Evidence for dehydration-modulated small-scale convection in the oceanic upper mantle from seafloor bathymetry and Rayleigh wave phase velocity

Abstract It is well established that the evolution of oceanic lithosphere departs from the predictions of the half-space cooling model (HSC). Understanding the magnitude, spatial distribution and physical origin of this departure is fundamental to our understanding of plate tectonics and the Earth's thermal evolution. Here we analyze Rayleigh wave phase velocities and seafloor topography separately along spreading-history trajectories, which track each piece of seafloor since its formation at the mid-ocean ridge, in the Pacific and the Atlantic basins. We identify the age along each trajectory at which HSC fails to satisfy the observations. Bathymetry and seismic velocity yield consistent results on whether or not HSC gives a statistically better fit to the observations than the plate cooling model at 80% of the locations we examine. Locations of HSC failure identified by velocity but not topography overlap with SS precursor detections in the Pacific, suggesting partial melting at these places.

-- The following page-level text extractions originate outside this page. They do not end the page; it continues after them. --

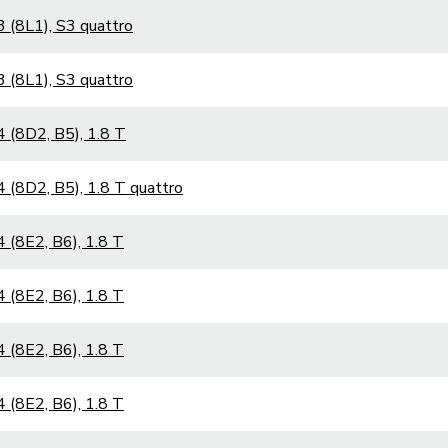
 (8L1), S3 quattro
 (8L1), S3 quattro
 (8D2, B5), 1.8 T
 (8D2, B5), 1.8 T quattro
 (8E2, B6), 1.8 T
 (8E2, B6), 1.8 T
 (8E2, B6), 1.8 T
 (8E2, B6), 1.8 T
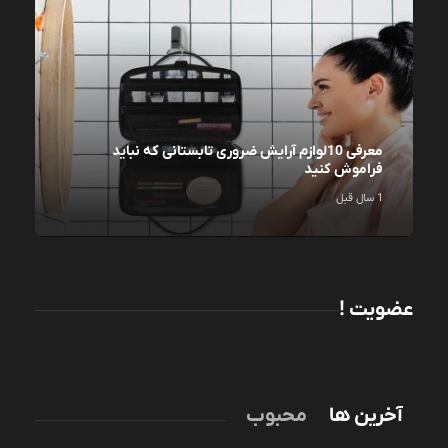
معرفی 10لوازم آرایش ضروری تابستانی که نباید
فراموش کنید
1 سال قبل
عضویت !
آخرین ها
محبوب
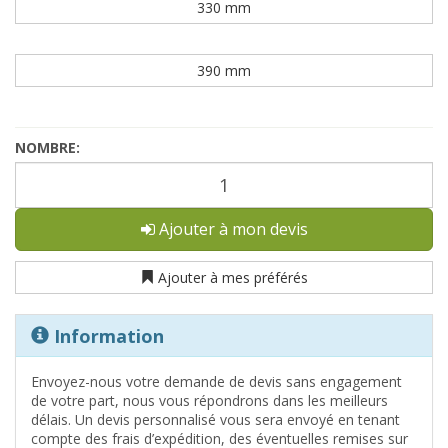
330 mm
390 mm
NOMBRE:
Ajouter à mon devis
Ajouter à mes préférés
Information
Envoyez-nous votre demande de devis sans engagement
de votre part, nous vous répondrons dans les meilleurs
délais. Un devis personnalisé vous sera envoyé en tenant
compte des frais d’expédition, des éventuelles remises sur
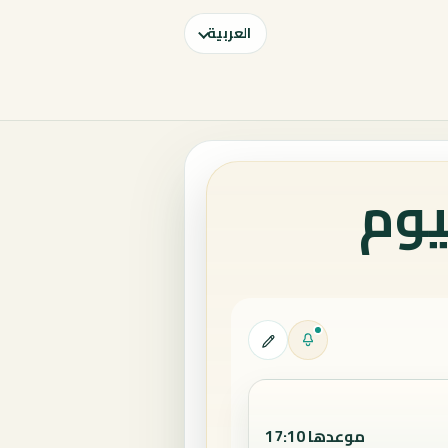
العربية
يوم
موعدها 17:10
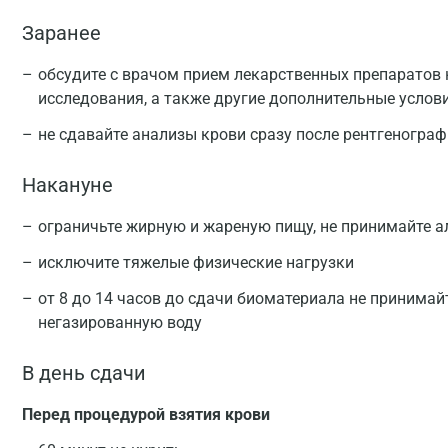
Заранее
обсудите с врачом прием лекарственных препаратов 
исследования, а также другие дополнительные услов
не сдавайте анализы крови сразу после рентгеногра
Накануне
ограничьте жирную и жареную пищу, не принимайте а
исключите тяжелые физические нагрузки
от 8 до 14 часов до сдачи биоматериала не принимай
негазированную воду
В день сдачи
Перед процедурой взятия крови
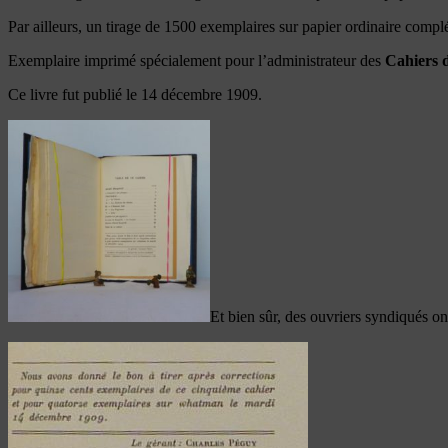
Par ailleurs, un tirage de 1500 exemplaires sur papier ordinaire complét
Exemplaire imprimé spécialement pour l’administrateur des
Cahiers 
Ce livre fut publié le 14 décembre 1909.
Et bien sûr, des ouvriers syndiqués ont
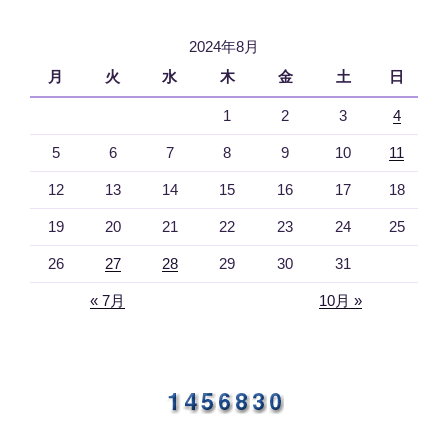
2024年8月
月
火
水
木
金
土
日
1
2
3
4
5
6
7
8
9
10
11
12
13
14
15
16
17
18
19
20
21
22
23
24
25
26
27
28
29
30
31
« 7月
10月 »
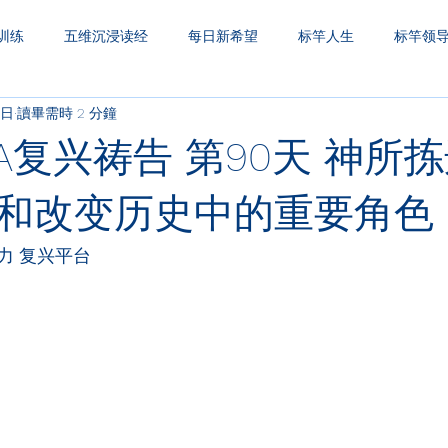
训练
五维沉浸读经
每日新希望
标竿人生
标竿领
3日
讀畢需時 2 分鐘
圣经财务观
一生之久
三层天透视
A复兴祷告 第90天 神所
和改变历史中的重要角色
力 复兴平台
：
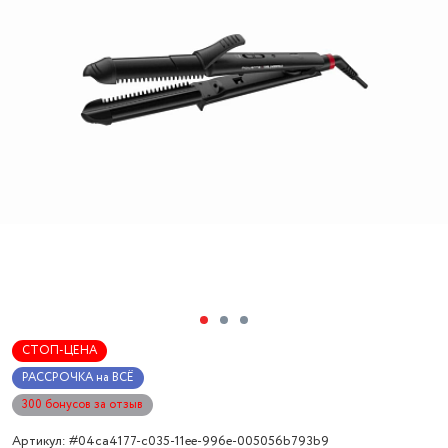
СТОП-ЦЕНА
РАССРОЧКА на ВСЁ
300 бонусов за отзыв
Артикул: #04ca4177-c035-11ee-996e-005056b793b9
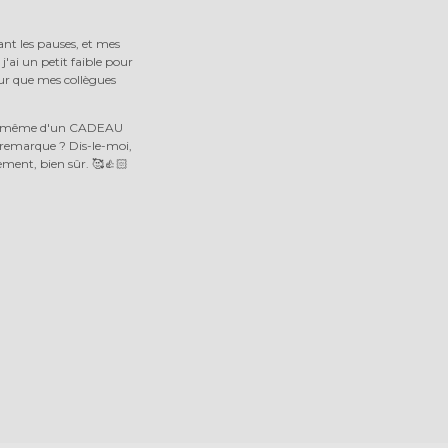
ant les pauses, et mes
j'ai un petit faible pour
our que mes collègues
fois même d'un CADEAU
 remarque ? Dis-le-moi,
ment, bien sûr. 🥰👍🏻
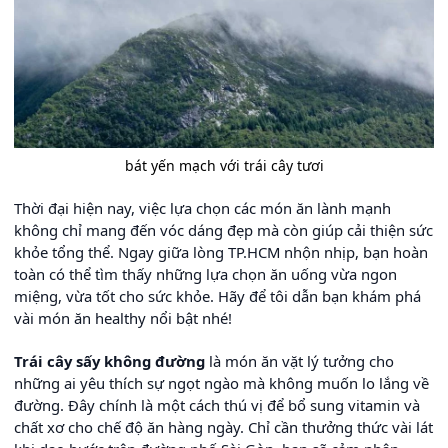
bát yến mạch với trái cây tươi
Thời đại hiện nay, việc lựa chọn các món ăn lành mạnh
không chỉ mang đến vóc dáng đẹp mà còn giúp cải thiện sức
khỏe tổng thể. Ngay giữa lòng TP.HCM nhộn nhịp, bạn hoàn
toàn có thể tìm thấy những lựa chọn ăn uống vừa ngon
miệng, vừa tốt cho sức khỏe. Hãy để tôi dẫn bạn khám phá
vài món ăn healthy nổi bật nhé!
Trái cây sấy không đường
là món ăn vặt lý tưởng cho
những ai yêu thích sự ngọt ngào mà không muốn lo lắng về
đường. Đây chính là một cách thú vị để bổ sung vitamin và
chất xơ cho chế độ ăn hàng ngày. Chỉ cần thưởng thức vài lát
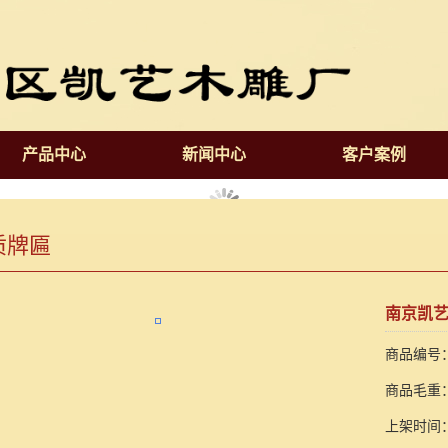
产品中心
新闻中心
客户案例
质牌匾
南京凯艺
商品编号：1
商品毛重：
上架时间：2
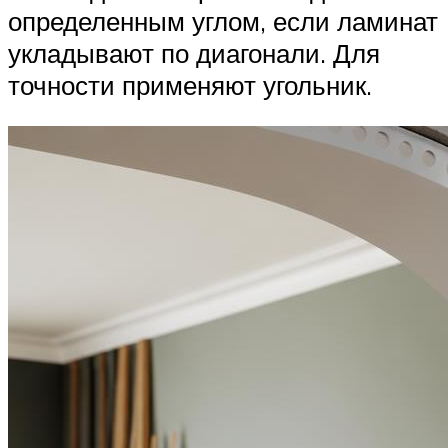
определенным углом, если ламинат
укладывают по диагонали. Для
точности применяют угольник.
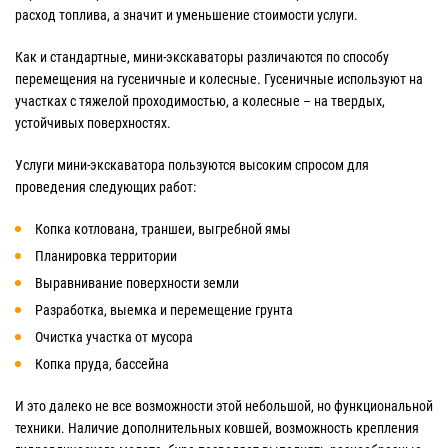
расход топлива, а значит и уменьшение стоимости услуги.
Как и стандартные, мини-экскаваторы различаются по способу
перемещения на гусеничные и колесные. Гусеничные используют на
участках с тяжелой проходимостью, а колесные – на твердых,
устойчивых поверхностях.
Услуги мини-экскаватора пользуются высоким спросом для
проведения следующих работ:
Копка котлована, траншеи, выгребной ямы
Планировка территории
Выравнивание поверхности земли
Разработка, выемка и перемещение грунта
Очистка участка от мусора
Копка пруда, бассейна
И это далеко не все возможности этой небольшой, но функциональной
техники. Наличие дополнительных ковшей, возможность крепления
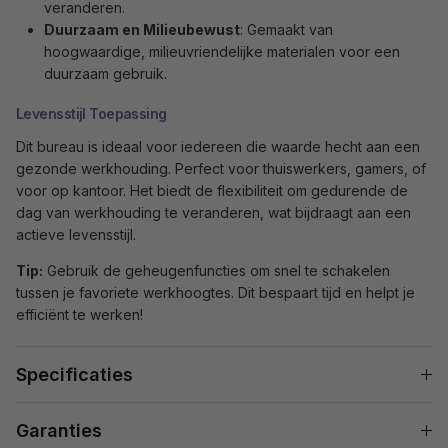
veranderen.
Duurzaam en Milieubewust
: Gemaakt van
hoogwaardige, milieuvriendelijke materialen voor een
duurzaam gebruik.
Levensstijl Toepassing
Dit bureau is ideaal voor iedereen die waarde hecht aan een
gezonde werkhouding. Perfect voor thuiswerkers, gamers, of
voor op kantoor. Het biedt de flexibiliteit om gedurende de
dag van werkhouding te veranderen, wat bijdraagt aan een
actieve levensstijl.
Tip:
Gebruik de geheugenfuncties om snel te schakelen
tussen je favoriete werkhoogtes. Dit bespaart tijd en helpt je
efficiënt te werken!
Specificaties
Garanties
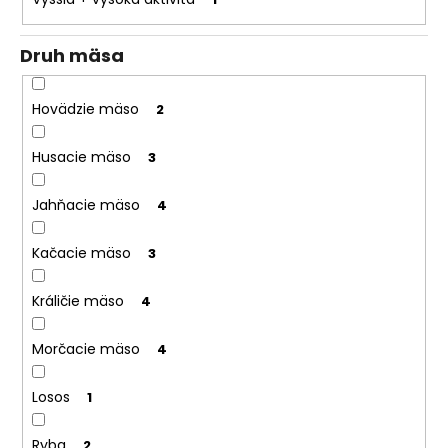
Druh mäsa
Hovädzie mäso
2
Husacie mäso
3
Jahňacie mäso
4
Kačacie mäso
3
Králičie mäso
4
Morčacie mäso
4
Losos
1
Ryba
2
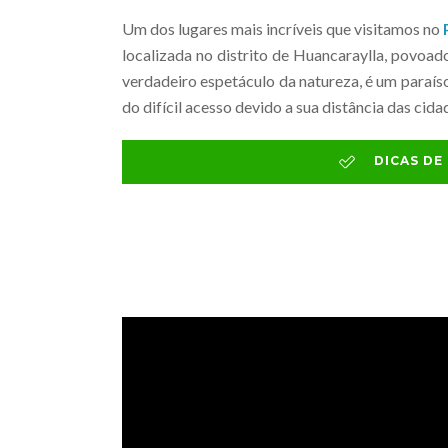
Um dos lugares mais incríveis que visitamos no
localizada no distrito de Huancaraylla, pov
verdadeiro espetáculo da natureza, é um paraíso
do difícil acesso devido a sua distância das cid
DICAS D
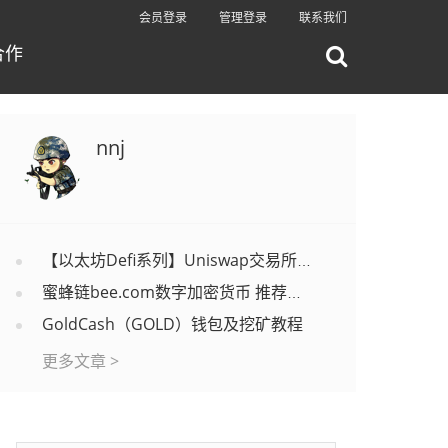
会员登录
管理登录
联系我们
合作
nnj
【以太坊Defi系列】Uniswap交易所上币教程
蜜蜂链bee.com数字加密货币 推荐码nongchang
GoldCash（GOLD）钱包及挖矿教程
更多文章 >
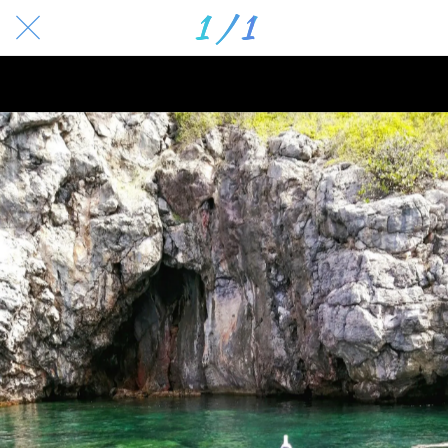
1 / 1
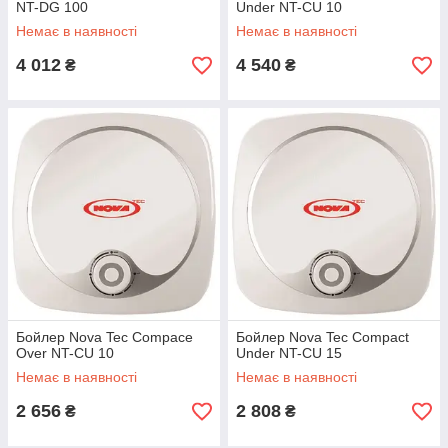
NT-DG 100
Under NT-CU 10
Немає в наявності
Немає в наявності
4 012
4 540
₴
₴
Бойлер Nova Tec Compace
Бойлер Nova Tec Compact
Over NT-CU 10
Under NT-CU 15
Немає в наявності
Немає в наявності
2 656
2 808
₴
₴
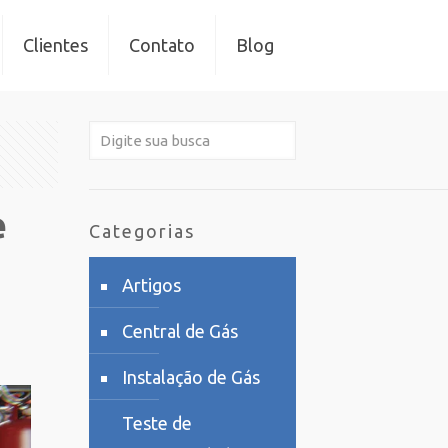
Clientes
Contato
Blog
e
Categorias
Artigos
Central de Gás
Instalação de Gás
Teste de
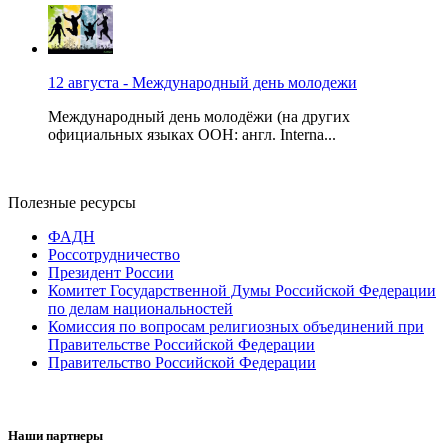
12 августа - Международный день молодежи
Международный день молодёжи (на других
официальных языках ООН: англ. Interna...
Полезные ресурсы
ФАДН
Россотрудничество
Президент России
Комитет Государственной Думы Российской Федерации
по делам национальностей
Комиссия по вопросам религиозных объединений при
Правительстве Российской Федерации
Правительство Российской Федерации
Наши партнеры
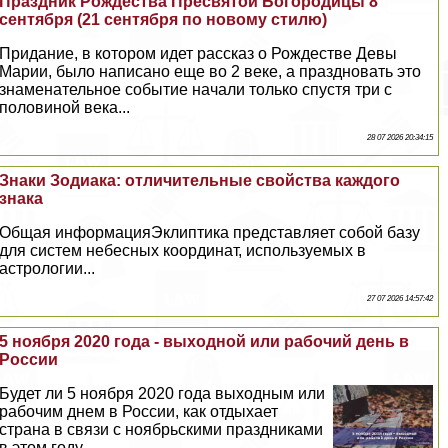
Праздник Рождества Пресвятой Богородицы 8
сентября (21 сентября по новому стилю)
Придание, в котором идет рассказ о Рождестве Девы
Марии, было написано еще во 2 веке, а праздновать это
знаменательное событие начали только спустя три с
половиной века...
28 07 2026 20:34:15
Знаки Зодиака: отличительные свойства каждого
знака
Общая информацияЭклиптика представляет собой базу
для систем небесных координат, используемых в
астрологии...
27 07 2026 14:57:42
5 ноября 2020 года - выходной или рабочий день в
России
Будет ли 5 ноября 2020 года выходным или
рабочим днем в России, как отдыхает
страна в связи с ноябрьскими праздниками
в этом году...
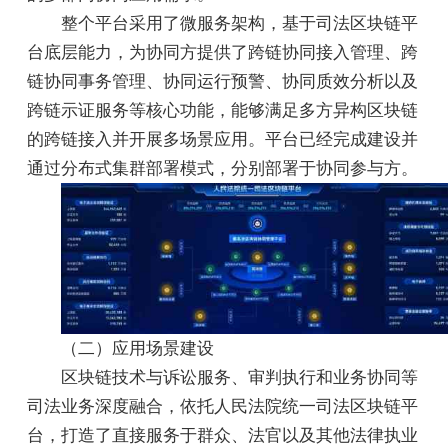
整个平台采用了微服务架构，基于司法区块链平
台底层能力，为协同方提供了跨链协同接入管理、跨
链协同事务管理、协同运行预警、协同质效分析以及
跨链示证服务等核心功能，能够满足多方异构区块链
的跨链接入并开展多场景应用。平台已经完成建设并
通过分布式集群部署模式，分别部署于协同参与方。
（二）应用场景建设
区块链技术与诉讼服务、审判执行和业务协同等
司法业务深度融合，依托人民法院统一司法区块链平
台，打造了直接服务于群众、法官以及其他法律执业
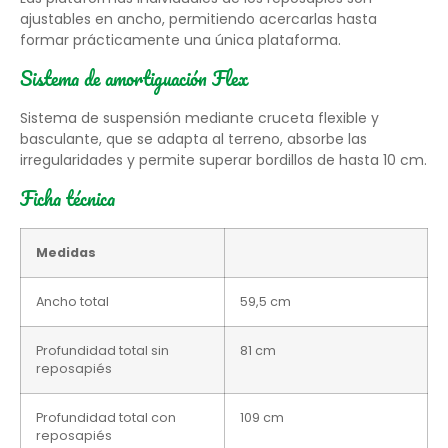
ajustables en ancho, permitiendo acercarlas hasta
formar prácticamente una única plataforma.
Sistema de amortiguación Flex
Sistema de suspensión mediante cruceta flexible y
basculante, que se adapta al terreno, absorbe las
irregularidades y permite superar bordillos de hasta 10 cm.
Ficha técnica
Medidas
Ancho total
59,5 cm
Profundidad total sin
81 cm
reposapiés
Profundidad total con
109 cm
reposapiés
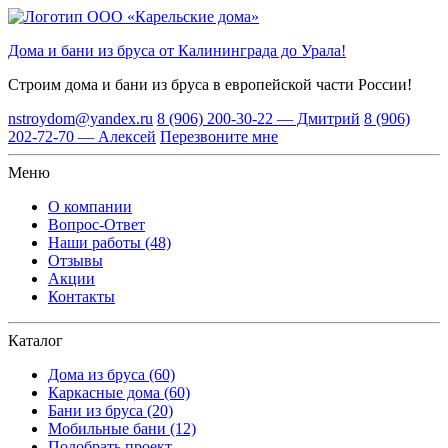
Дома и бани из бруса от Калининграда до Урала!
Строим дома и бани из бруса
в европейской части России!
nstroydom@yandex.ru
8 (906) 200-30-22 — Дмитрий
8 (906)
202-72-70 — Алексей
Перезвоните мне
Меню
О компании
Вопрос-Ответ
Наши работы (48)
Отзывы
Акции
Контакты
Каталог
Дома из бруса (60)
Каркасные дома (60)
Бани из бруса (20)
Мобильные бани (12)
Подобрать проект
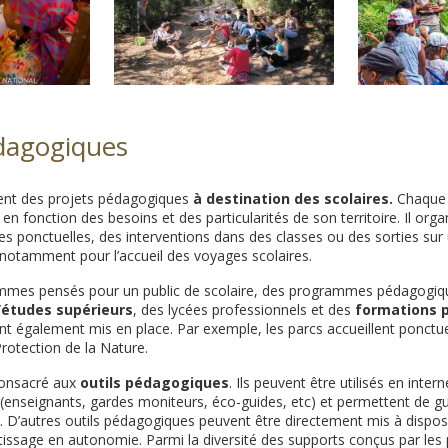
dagogiques
ent des projets pédagogiques
à destination des scolaires.
Chaque 
 en fonction des besoins et des particularités de son territoire. Il org
s ponctuelles, des interventions dans des classes ou des sorties sur
notamment pour l’accueil des voyages scolaires.
mmes pensés pour un public de scolaire, des programmes pédagogiq
’études supérieurs
, des lycées professionnels et des
formations p
t également mis en place. Par exemple, les parcs accueillent ponctu
rotection de la Nature.
consacré aux
outils pédagogiques
. Ils peuvent être utilisés en inter
 (enseignants, gardes moniteurs, éco-guides, etc) et permettent de gu
s. D’autres outils pédagogiques peuvent être directement mis à disposi
tissage en autonomie. Parmi la diversité des supports conçus par les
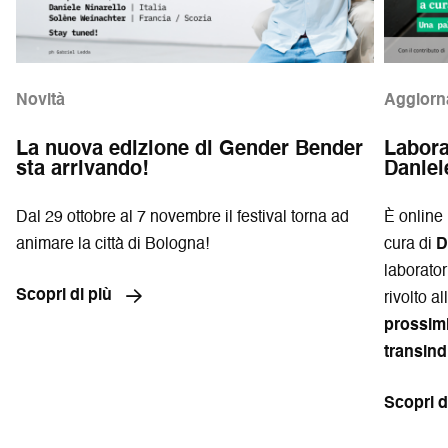
Novità
Aggiorn
La nuova edizione di Gender Bender
Labora
sta arrivando!
Daniel
Dal 29 ottobre al 7 novembre il festival torna ad
È online 
animare la città di Bologna!
cura di
D
laborato
Scopri di più
rivolto a
prossimi
transind
Scopri d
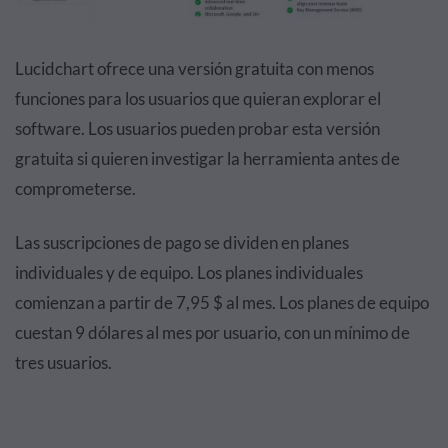
Lucidchart ofrece una versión gratuita con menos
funciones para los usuarios que quieran explorar el
software. Los usuarios pueden probar esta versión
gratuita si quieren investigar la herramienta antes de
comprometerse.
Las suscripciones de pago se dividen en planes
individuales y de equipo. Los planes individuales
comienzan a partir de 7,95 $ al mes. Los planes de equipo
cuestan 9 dólares al mes por usuario, con un mínimo de
tres usuarios.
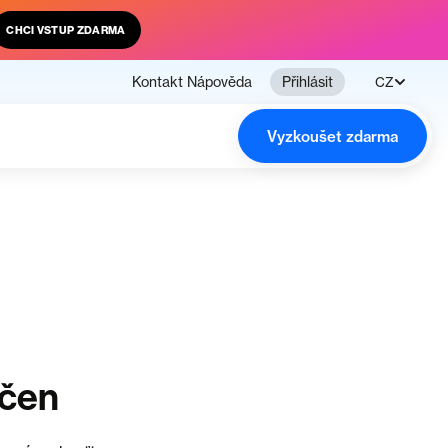
CHCI VSTUP ZDARMA
Kontakt
Nápověda
Přihlásit
CZ
Vyzkoušet zdarma
nčen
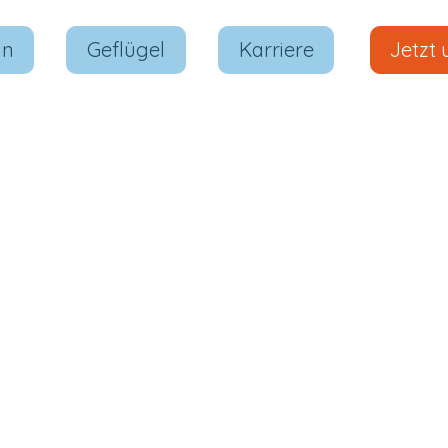
in
Geflügel
Karriere
Jetzt 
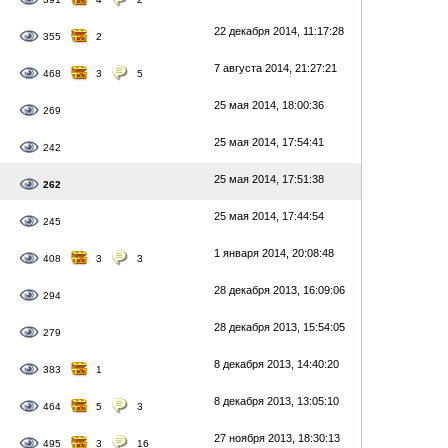
22 декабря 2014, 11:17:28
355
2
7 августа 2014, 21:27:21
468
3
5
25 мая 2014, 18:00:36
269
25 мая 2014, 17:54:41
242
25 мая 2014, 17:51:38
262
25 мая 2014, 17:44:54
245
1 января 2014, 20:08:48
408
3
3
28 декабря 2013, 16:09:06
294
28 декабря 2013, 15:54:05
279
8 декабря 2013, 14:40:20
383
1
8 декабря 2013, 13:05:10
464
5
3
27 ноября 2013, 18:30:13
495
3
16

For the locations where the two data sets agree, in the Atlantic the probability of HSC failure is correlated with the axial depth of the present-day ridge. Along trajectories for which the present-day ridge is shallow (deep), HSC failure occurs later (earlier). A similar dependence in the Pacific is difficult to observe since both ridge depth and HSC failure age vary little. We show that the patterns of HSC failure are best explained by small-scale convection in the oceanic upper mantle for which the onset time is governed by rheological stratification created by partial melting at the ridge.